As a test, it's both a trial for the hardware and an education for the listener, given the lack of consistent reactions to MQA by seasoned observers, due to performance extremes that can range from barely detectable subtlety to drastic, in-your-face clarity. On this occasion it showed immediately that the Empyrean is gloriously detailed and transparent, and thus suitable for serious monitoring. The tracks include Free's 'Mr Big', The Allman Brothers' 'You Don't Love Me' and songs by Marvin Gaye, Tears For Fears and Traffic – in all cases the 'MQA effect' is more strikingly evident via the Empyreans than is typical through loudspeakers.

A Revelation
It was Traffic's 'John Barleycorn' that proved the most revelatory, partly because it's a sublime recording and partly because it is lean enough to ensure you're not distracted by epic washes of sound. The timbre of the opening guitar, touch of the cymbal, carefully-enunciated vocals, the flute-like sounds stage right, and the recording's gentleness ensure the listener can focus on particular instruments. And this exposed something else.

There is no doubt that the Empyrean sounds soft and silky compared with the Audeze LCD-X and various high-res dynamic cans including Bowers & Wilkins' P9 Signature [HFN Mar '17], Focal's Spirit Pro [HFN Dec '15] and others. This is independent of valve vs. solid-state power, which I verified using both sorts of headphone amps.

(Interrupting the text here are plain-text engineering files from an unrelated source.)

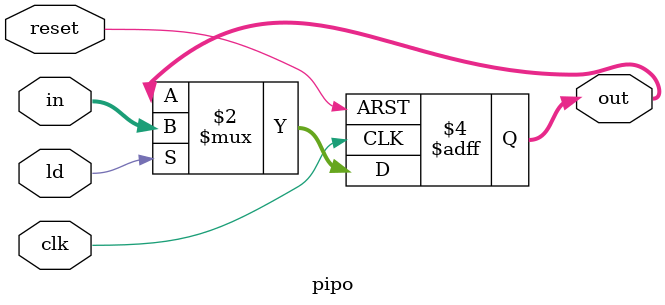
<source format=v>
`timescale 1ns / 1ps


module pipo(output reg [32:0] out,input [32:0] in, input ld,clk,reset);
always @(posedge clk, posedge reset)
begin
    if(reset)
        out <= 0;
    else if(ld)
        out <= in;
end
endmodule
</source>
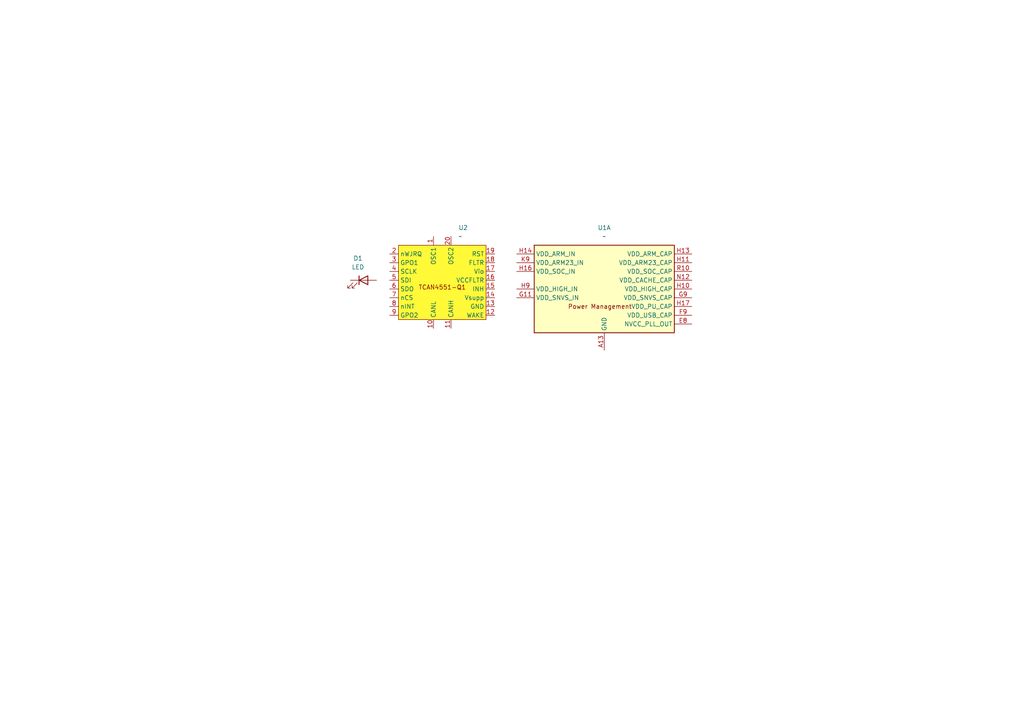
<source format=kicad_sch>
(kicad_sch
	(version 20250114)
	(generator "eeschema")
	(generator_version "9.0")
	(uuid "70529b6b-68c6-4c0b-bf38-0c0a2e4fb286")
	(paper "A4")
	
	(symbol
		(lib_id "TCAN4551-Q1:TCAN4551-Q1")
		(at 113.03 68.58 0)
		(unit 1)
		(exclude_from_sim no)
		(in_bom yes)
		(on_board yes)
		(dnp no)
		(fields_autoplaced yes)
		(uuid "5cf65912-1943-4289-8e22-a771a3d7b9da")
		(property "Reference" "U2"
			(at 132.9533 66.04 0)
			(effects
				(font
					(size 1.27 1.27)
				)
				(justify left)
			)
		)
		(property "Value" "~"
			(at 132.9533 68.58 0)
			(effects
				(font
					(size 1.27 1.27)
				)
				(justify left)
			)
		)
		(property "Footprint" "TCAN4551-Q1:Untitled"
			(at 113.03 68.58 0)
			(effects
				(font
					(size 1.27 1.27)
				)
				(hide yes)
			)
		)
		(property "Datasheet" ""
			(at 113.03 68.58 0)
			(effects
				(font
					(size 1.27 1.27)
				)
				(hide yes)
			)
		)
		(property "Description" ""
			(at 113.03 68.58 0)
			(effects
				(font
					(size 1.27 1.27)
				)
				(hide yes)
			)
		)
		(pin "5"
			(uuid "8864516f-b21d-4fd5-9217-dd4034f1f37b")
		)
		(pin "3"
			(uuid "2fde8c79-e1d4-42cb-a940-bcd24e8e67c8")
		)
		(pin "13"
			(uuid "072df4f4-7504-41c1-b588-6bc9a96af914")
		)
		(pin "6"
			(uuid "2246ae59-a654-488d-9eb6-c2a86dd344f8")
		)
		(pin "10"
			(uuid "4f87187d-78d9-4015-a115-4546f40a7fec")
		)
		(pin "16"
			(uuid "93e64cc0-6464-4ae5-892e-38ee7d81202c")
		)
		(pin "1"
			(uuid "598fdbb7-dbe1-41d1-9801-a81794f49e7b")
		)
		(pin "18"
			(uuid "1edb29b5-ee39-4ec4-9a2d-2474a6784a7b")
		)
		(pin "17"
			(uuid "d3e4e406-d01b-4ab0-818c-161f04eec223")
		)
		(pin "14"
			(uuid "d00843b7-20bd-4ce1-8456-72527304d951")
		)
		(pin "4"
			(uuid "670b19d0-dac1-49c2-a2f2-331aeff14472")
		)
		(pin "9"
			(uuid "e350f01c-63d1-44c9-99b7-bd6cf8827687")
		)
		(pin "7"
			(uuid "a6507bc6-7bd3-4a65-8099-fb2b1aa46282")
		)
		(pin "11"
			(uuid "9b2e5c59-7507-4733-954e-19e005fc0672")
		)
		(pin "12"
			(uuid "41bcdb81-49f4-418a-ac7c-9bb6859f3c9b")
		)
		(pin "20"
			(uuid "206e0347-be42-47ba-a5e4-2b4f6446f1ca")
		)
		(pin "15"
			(uuid "0a028d83-6298-4d23-a27d-de03bb410215")
		)
		(pin "8"
			(uuid "855f62f7-1ae5-4808-b319-1c0d2f1861ab")
		)
		(pin "19"
			(uuid "aac6ae61-22da-4d89-b5f0-e7806c3c18bf")
		)
		(pin "2"
			(uuid "44db4c17-5c91-4b40-bbca-29c8f750c85a")
		)
		(instances
			(project ""
				(path "/70529b6b-68c6-4c0b-bf38-0c0a2e4fb286"
					(reference "U2")
					(unit 1)
				)
			)
		)
	)
	(symbol
		(lib_id "Device:LED")
		(at 105.41 81.28 0)
		(unit 1)
		(exclude_from_sim no)
		(in_bom yes)
		(on_board yes)
		(dnp no)
		(fields_autoplaced yes)
		(uuid "6a7723af-4119-4621-a793-86c9daa78e5c")
		(property "Reference" "D1"
			(at 103.8225 74.93 0)
			(effects
				(font
					(size 1.27 1.27)
				)
			)
		)
		(property "Value" "LED"
			(at 103.8225 77.47 0)
			(effects
				(font
					(size 1.27 1.27)
				)
			)
		)
		(property "Footprint" "LED_SMD:LED_miniPLCC_2315"
			(at 105.41 81.28 0)
			(effects
				(font
					(size 1.27 1.27)
				)
				(hide yes)
			)
		)
		(property "Datasheet" "~"
			(at 105.41 81.28 0)
			(effects
				(font
					(size 1.27 1.27)
				)
				(hide yes)
			)
		)
		(property "Description" "Light emitting diode"
			(at 105.41 81.28 0)
			(effects
				(font
					(size 1.27 1.27)
				)
				(hide yes)
			)
		)
		(property "Sim.Pins" "1=K 2=A"
			(at 105.41 81.28 0)
			(effects
				(font
					(size 1.27 1.27)
				)
				(hide yes)
			)
		)
		(pin "2"
			(uuid "d6fa9c90-c34e-4b24-acc1-9802b6388cc6")
		)
		(pin "1"
			(uuid "c028849d-b075-461a-943d-14aeb559b326")
		)
		(instances
			(project ""
				(path "/70529b6b-68c6-4c0b-bf38-0c0a2e4fb286"
					(reference "D1")
					(unit 1)
				)
			)
		)
	)
	(symbol
		(lib_id "CPU_NXP_IMX:MCIMX6D4AVT")
		(at 175.26 83.82 0)
		(unit 1)
		(exclude_from_sim no)
		(in_bom yes)
		(on_board yes)
		(dnp no)
		(fields_autoplaced yes)
		(uuid "c7d8639c-d676-49dd-8a9a-6cf424f01512")
		(property "Reference" "U1"
			(at 175.26 66.04 0)
			(effects
				(font
					(size 1.27 1.27)
				)
			)
		)
		(property "Value" "~"
			(at 175.26 68.58 0)
			(effects
				(font
					(size 1.27 1.27)
				)
			)
		)
		(property "Footprint" "Package_BGA:BGA-624_21x21mm_Layout25x25_P0.8mm"
			(at 161.29 27.94 0)
			(effects
				(font
					(size 1.27 1.27)
				)
				(hide yes)
			)
		)
		(property "Datasheet" "https://www.nxp.com/docs/en/data-sheet/IMX6DQAEC.pdf"
			(at 163.83 27.94 0)
			(effects
				(font
					(size 1.27 1.27)
				)
				(hide yes)
			)
		)
		(property "Description" "i.MX 6Dual Automotive and Infotainment Application Processor, BGA-624"
			(at 175.26 83.82 0)
			(effects
				(font
					(size 1.27 1.27)
				)
				(hide yes)
			)
		)
		(pin "L4"
			(uuid "32458097-ec14-4fe3-b9fd-085d1f844cc1")
		)
		(pin "H14"
			(uuid "833a8d5b-3a26-48a5-94ad-792047f5833f")
		)
		(pin "L14"
			(uuid "e0d240dc-052f-4755-81ce-937792b65a44")
		)
		(pin "M9"
			(uuid "750037d6-30f6-4776-8326-076be76b39d7")
		)
		(pin "P9"
			(uuid "2f5cf333-69c2-4d67-bd60-a807e7f2e222")
		)
		(pin "T9"
			(uuid "a26727a1-f1d4-424f-8f7b-1fd00c5d447c")
		)
		(pin "J14"
			(uuid "f0755671-47ca-4fa3-8cd7-6fb3419c773f")
		)
		(pin "K14"
			(uuid "c9f57859-d709-449b-8d80-9c13e2814828")
		)
		(pin "M14"
			(uuid "8ec5b38b-b3b3-4e8c-9cb0-d2a6b906a2c5")
		)
		(pin "N14"
			(uuid "2b691605-6e0c-4c78-ae33-af869fef0715")
		)
		(pin "P14"
			(uuid "c4d7aa4c-1b2f-4d3e-855f-32feb53809a7")
		)
		(pin "R14"
			(uuid "eed29f88-8933-402c-b807-4c9a402acbec")
		)
		(pin "K9"
			(uuid "11912c72-3f62-4b51-94d3-ed4638e2b27d")
		)
		(pin "L9"
			(uuid "91fe6adf-28b4-43cd-aebe-7eb59a6e58e8")
		)
		(pin "N9"
			(uuid "10cedcc5-ffd3-4f13-b05a-2a6b0741120f")
		)
		(pin "R9"
			(uuid "3134ac1d-a06a-4096-82b9-b49156186d56")
		)
		(pin "U9"
			(uuid "e3550330-23b1-43fb-8cab-16467672ef67")
		)
		(pin "K16"
			(uuid "2fa07530-d16e-4727-82f0-66ebe2008fba")
		)
		(pin "A4"
			(uuid "beb03d56-cab7-4fa3-a92c-fa5569b79b8f")
		)
		(pin "C1"
			(uuid "fb7a08fc-125a-4094-8af5-15811aaf64ea")
		)
		(pin "D8"
			(uuid "c55614f4-5f86-4b25-bad9-08c155015733")
		)
		(pin "F8"
			(uuid "27d95ae6-d715-4115-8fc8-13ff8c02c698")
		)
		(pin "F5"
			(uuid "358a6736-b4f9-4295-a2b4-07c06bb03947")
		)
		(pin "H8"
			(uuid "bc6a685a-0b9c-4208-8cd0-061113baab17")
		)
		(pin "H12"
			(uuid "3224fc26-8199-4bd0-8b3f-bff13b0d8367")
		)
		(pin "F6"
			(uuid "10276bb0-f97d-4cb5-ba6f-7effb83a3bc3")
		)
		(pin "G10"
			(uuid "5bf324b4-62bc-412c-883b-d14a82940611")
		)
		(pin "T16"
			(uuid "74b37d8a-399f-48de-8576-4ae2dfff5c25")
		)
		(pin "D6"
			(uuid "1ef8cf88-86cd-436a-89eb-9f42c9cc8aa9")
		)
		(pin "L16"
			(uuid "718139ca-35c5-4da1-8ed8-d70aa97b0d8f")
		)
		(pin "J9"
			(uuid "4d1ccf4e-cca2-40b3-a9f1-123544b36f23")
		)
		(pin "R16"
			(uuid "acba28f8-184f-4a03-97e9-e907eab5954d")
		)
		(pin "AB24"
			(uuid "7a9bb3d5-9c98-4aa8-81df-743d033a196d")
		)
		(pin "AD10"
			(uuid "f6d0df2a-cdd4-4391-9807-73336e111f1f")
		)
		(pin "J16"
			(uuid "44429f53-e5a4-4c7e-a94f-bcee9d21bf24")
		)
		(pin "U16"
			(uuid "23238b0d-2eaf-4f30-8b2a-ff7ef17be289")
		)
		(pin "P16"
			(uuid "269f1811-9808-4baf-a50e-e2099b141412")
		)
		(pin "M16"
			(uuid "aa133cf6-d82c-4f24-8644-43690b9c4e34")
		)
		(pin "A8"
			(uuid "8c2ef3ad-686a-4f20-968a-d50f8110cc24")
		)
		(pin "AD22"
			(uuid "9310fbd6-069f-48f4-873b-24ed2a6ad1a9")
		)
		(pin "AD7"
			(uuid "4c583320-c93b-46bc-8b9d-870d84423979")
		)
		(pin "C4"
			(uuid "16b1b869-2608-45df-b708-096db62fd014")
		)
		(pin "C6"
			(uuid "b7df3cd0-bb6e-47c0-9f54-a8499a1e1536")
		)
		(pin "D3"
			(uuid "0133a939-023b-4bef-ab38-87bd3a0ae776")
		)
		(pin "E6"
			(uuid "73a089d4-842a-484b-8e53-82947d3b7976")
		)
		(pin "AD4"
			(uuid "a8e3d6a1-1e30-40b0-9c3d-3cd67f23839f")
		)
		(pin "F7"
			(uuid "f8be8ac1-dd53-4541-ac81-03b38b796a1a")
		)
		(pin "G19"
			(uuid "af627e9e-aff1-40fb-8f95-66d071b5656d")
		)
		(pin "G3"
			(uuid "69816786-bb7f-4414-87ee-3e46cddef441")
		)
		(pin "H9"
			(uuid "bcef2560-5b06-4cca-99e6-c01803b51a7e")
		)
		(pin "H16"
			(uuid "03554a9f-e86a-4f91-97dd-ed0b12589f47")
		)
		(pin "A25"
			(uuid "abeb5976-b730-490d-8b62-6ca35a9454a0")
		)
		(pin "AA7"
			(uuid "0da8de50-f1c2-42e4-81d5-969f9906751f")
		)
		(pin "G11"
			(uuid "e65dade9-b80a-429b-8ec1-31b911bed0db")
		)
		(pin "AB3"
			(uuid "a05cf894-fe79-4a13-8c14-c2757d53ce2b")
		)
		(pin "AD16"
			(uuid "5223684c-5250-4118-816c-5582bb8ac60d")
		)
		(pin "AA10"
			(uuid "ea226e60-83cb-48d4-87a1-c19f5ae600f2")
		)
		(pin "AD13"
			(uuid "3a8e36ae-2e8d-4682-9389-bdeb2ac1ab73")
		)
		(pin "AD19"
			(uuid "2a7e7503-24fd-4628-99b0-dd573f476390")
		)
		(pin "AE25"
			(uuid "897db28d-0ed8-4473-8fba-d92e091c5507")
		)
		(pin "E5"
			(uuid "358a44d6-50bb-478c-a4dc-2cd425357c34")
		)
		(pin "AA16"
			(uuid "30540845-a167-4d6f-93f9-66018b177d10")
		)
		(pin "N16"
			(uuid "0763fe33-b60c-426f-9f1f-f51f5860031d")
		)
		(pin "AA22"
			(uuid "1b3a9de1-5b1f-4693-ab1d-d83c32aa0c9e")
		)
		(pin "AA19"
			(uuid "00a432dc-b664-4b80-9eba-e572d41d40d7")
		)
		(pin "AA13"
			(uuid "683cc13d-f66a-4c78-8afb-5cc3bbe16fd0")
		)
		(pin "AE1"
			(uuid "f5fc107e-0d6c-4d76-a404-f8d3d40eaaf6")
		)
		(pin "A13"
			(uuid "aa258566-55ab-417b-96ff-553b56730f4e")
		)
		(pin "B4"
			(uuid "98d87753-fe20-4466-aea7-00e6be3419be")
		)
		(pin "C10"
			(uuid "deaed4ed-ee42-4e7b-8459-4a7e86634ea7")
		)
		(pin "E7"
			(uuid "c9700fc0-6f64-48ee-a241-3cc062b6d622")
		)
		(pin "H15"
			(uuid "23e7b6c0-51cf-4a2f-b192-86383529df69")
		)
		(pin "H18"
			(uuid "7d10e580-9417-4792-9d7a-958ce44e3ff5")
		
... [36492 chars truncated]
</source>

However, as you have already surmised, these sound softer with tubed models, and the added lushness, especially in the lower registers, will either seduce or repel you. With the powerful rhythm section of The Allman Brothers, the softness of valves affected the impact, so it was preferred through my solid-state devices. Conversely, on the very same disc, the Traffic track enjoyed greater warmth via Quad's PA-One.


Lest this suggest a need for two headphone amps, neither is this consistent. You have to choose one or the other, just as the Audeze LCD-Xs sound more natural (to me) with valve headphone power. I cannot stress enough that headphones must be auditioned with the preamp that will be driving them. So far, so inconclusive.

Superlative Soundstage
What I looked for instead were characteristics that defined their sound, present regardless of disc, player or amp. In particular Meze has done a terrific job in creating a headphone with superlative image placement. But, as with all headphones, this comes with a caveat: when the sound is in one's head, three-dimensionality doesn't apply unless the source is binaural, or heard via some spatial simulator.

What makes the soundstage more enveloping are the Empyrean's openness and just-beyond-the-earpiece portrayal. In this respect, Meze's headphone sounds deliciously wide and unconstrained, although the Audeze LCD-X does a slightly better job of extending these sounds beyond the physical boundaries of the headset. The aforementioned flute thingie in 'John Barleycorn', for example, was discernibly further right from the centre than via the Empyrean.

But that is quantitative, not qualitative, so I also spent time with mono recordings, including the aforementioned Gerry & The Pacemakers sets and the mono edition of The Beach Boys' Pet Sounds [Universal UNCY-40181]. Here the inside-your-head presence is inherent, so you can dismiss spatial concerns. And what did they prove? That, above all, the Meze Empyrean is supremely musical.

Hi-Fi News Verdict
As with all headphones – more so than any other components – the ultimate decision has to be truly personal: you must try them on first, and make your own decision about comfort. Equally, the sonic appeal will be affected by both taste and by matching with your chosen headphone amp. Once these are addressed, you will find, as did I, the Meze Empyrean ranks among the most satisfying cans money can buy.